Em mensagem de Ano-Novo divulgada nesta segunda-feira (29), a Confederação Nacional dos Bispos do Brasil (CNBB) manifestou preocupação com o que considera "profundas tensões e retrocessos sociais" em relação à democracia no país.
No texto assinado pelo presidente da entidade, cardeal dom Jaime Spengler, atual Arcebispo Metropolitano de Porto Alegre, a cúpula da Igreja Católica no Brasil denuncia experiências que, em sua visão, "fragilizaram seriamente a confiança nas instituições e desafiaram as pessoas de boa vontade, que acreditam numa sociedade mais justa e fraterna".
Entre essas, destacam-se:
"o pagamento exorbitante de juros e amortizações da dívida, que deixa o país sem capacidade de maior investimento em educação, saúde, moradia e segurança;
o enfraquecimento da ética e o aumento da corrupção na vida pública;
a fragilização dos mecanismos democráticos, por causa de interesses econômicos e disputas de poder;
a flexibilização de marcos legais essenciais, como a Lei da Ficha Limpa;
o desrespeito pelos povos originários e tradicionais, agravado pela aprovação do Marco Temporal no Congresso Nacional;
as ameaças à proteção ambiental, intensificadas pelas mudanças na Lei Geral do Licenciamento;
a desigualdade social, que continua marginalizando muitos; o aumento da violência, especialmente o feminicídio e outros crimes motivados pela intolerância;
o uso de drogas e o crescimento de “economias ilícitas”;
a perda de decoro e a falta de responsabilidade por parte de algumas autoridades, especialmente do nosso Congresso Nacional".

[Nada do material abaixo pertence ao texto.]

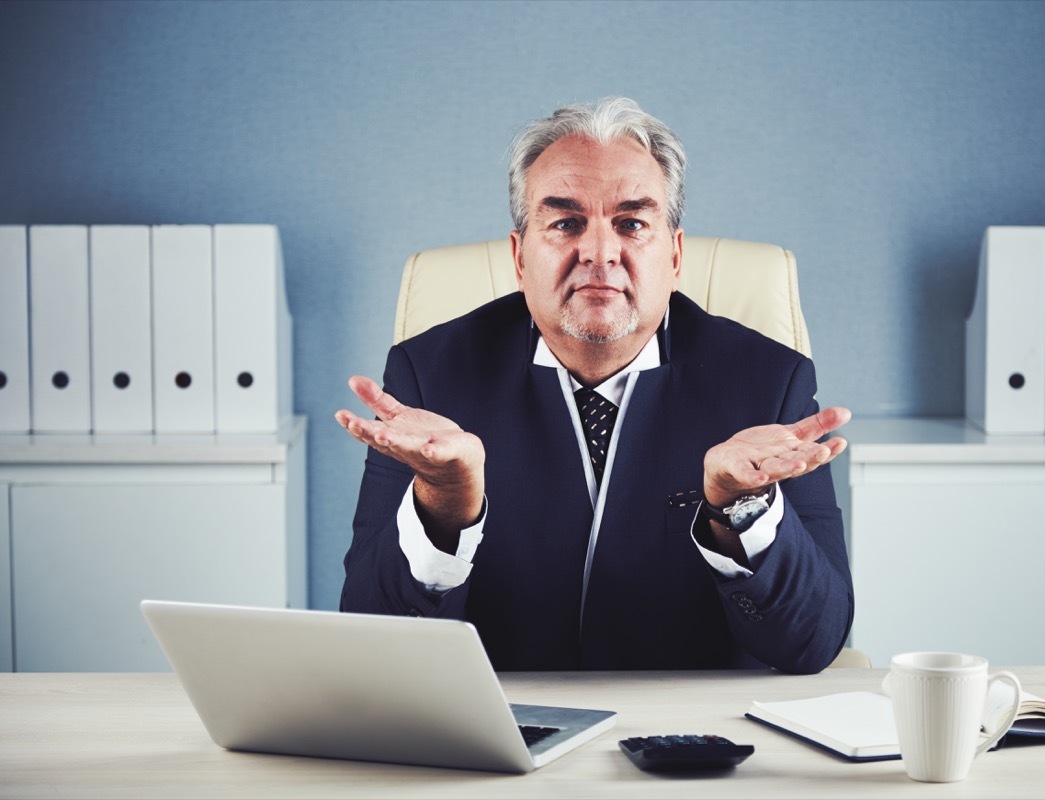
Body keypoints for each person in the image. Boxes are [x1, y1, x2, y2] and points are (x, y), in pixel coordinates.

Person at [336, 97, 853, 674]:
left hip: (696, 737)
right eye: (565, 223)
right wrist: (443, 504)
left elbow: (813, 644)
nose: (601, 253)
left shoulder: (767, 381)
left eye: (632, 224)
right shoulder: (428, 377)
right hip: (501, 726)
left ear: (676, 256)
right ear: (519, 256)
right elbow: (374, 642)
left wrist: (741, 509)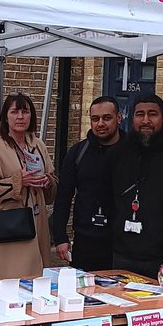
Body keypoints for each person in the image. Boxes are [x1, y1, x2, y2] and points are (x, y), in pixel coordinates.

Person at [106, 92, 163, 279]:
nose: (146, 120)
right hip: (122, 254)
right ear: (132, 119)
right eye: (140, 114)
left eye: (152, 114)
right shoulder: (116, 154)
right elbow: (107, 198)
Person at [0, 92, 57, 280]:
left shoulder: (37, 145)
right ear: (6, 116)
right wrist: (18, 181)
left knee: (35, 284)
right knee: (7, 286)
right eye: (14, 112)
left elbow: (52, 182)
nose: (20, 117)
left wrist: (46, 181)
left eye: (25, 112)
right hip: (8, 229)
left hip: (36, 225)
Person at [53, 96, 124, 273]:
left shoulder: (132, 151)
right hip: (86, 242)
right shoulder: (78, 153)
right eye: (95, 119)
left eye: (107, 118)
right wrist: (60, 237)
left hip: (122, 244)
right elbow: (63, 197)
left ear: (119, 117)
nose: (100, 123)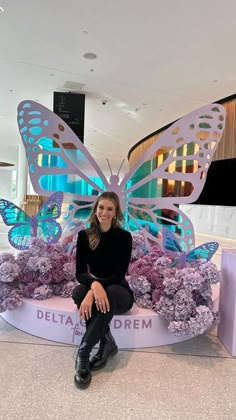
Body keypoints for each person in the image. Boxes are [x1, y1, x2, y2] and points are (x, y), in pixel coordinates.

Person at [72, 191, 134, 389]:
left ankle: (84, 351)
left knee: (110, 292)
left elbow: (119, 275)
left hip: (119, 293)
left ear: (115, 213)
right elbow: (80, 273)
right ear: (95, 209)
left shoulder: (124, 237)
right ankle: (107, 343)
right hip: (97, 288)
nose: (104, 212)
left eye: (109, 209)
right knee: (78, 293)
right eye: (101, 207)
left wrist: (95, 289)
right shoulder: (84, 236)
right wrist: (93, 287)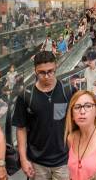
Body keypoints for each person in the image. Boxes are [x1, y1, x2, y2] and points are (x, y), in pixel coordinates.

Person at [13, 51, 74, 180]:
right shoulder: (26, 95)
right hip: (37, 162)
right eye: (42, 72)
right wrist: (23, 159)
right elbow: (21, 128)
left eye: (50, 71)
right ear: (35, 70)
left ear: (56, 67)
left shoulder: (68, 90)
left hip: (64, 160)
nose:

Também foram criticados discursos de ódio, manipulação da verdade, violências, radicalismos ideológicos e "interesses particulares não podem se sobrepor ao bem comum".
"Por isso, reafirmamos que nenhum projeto político pode se sobrepor à vida, ao respeito à pessoa humana, à justiça social e ao cuidado com a casa comum".
Na mensagem, a CNBB reitera oposição a iniciativas de legalização do aborto no Brasil.
A entidade também destaca o que considera notícias positivas, como o aumento da taxa média de médicos pelo número de habitantes, a retirada de algumas tarifas americanas sobre produtos brasileiros, a estabilidade da inflação, a taxa de desemprego em queda, o relativo crescimento do PIB, o significativo aumento do cooperativismo e a abertura de novos mercados internacionais.
A CNBB ainda salienta a realização da COP30, em Belém, em novembro de 2025.